Exercise description: Where in the data below does the word "wire" appear? Copy every line that has it.

(Material to process Opens)

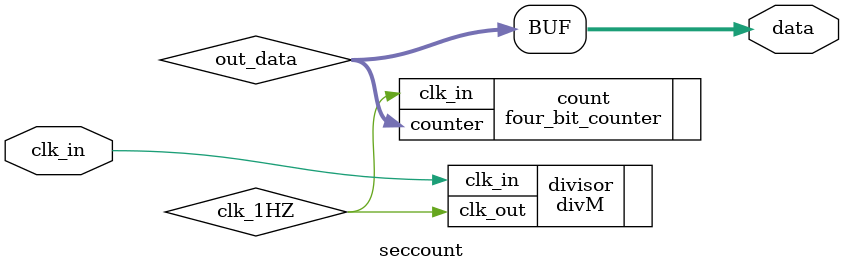
<source format=v>
module seccount(input wire clk_in, output wire [3:0] data);

  wire clk_1HZ;
  wire [3:0] out_data;

  divM divisor(.clk_in(clk_in), .clk_out(clk_1HZ));

  four_bit_counter
    count(.clk_in(clk_1HZ), .counter(out_data));

  assign data = out_data;

endmodule

</source>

(Material to process Closes)

Answer box:
module seccount(input wire clk_in, output wire [3:0] data);
  wire clk_1HZ;
  wire [3:0] out_data;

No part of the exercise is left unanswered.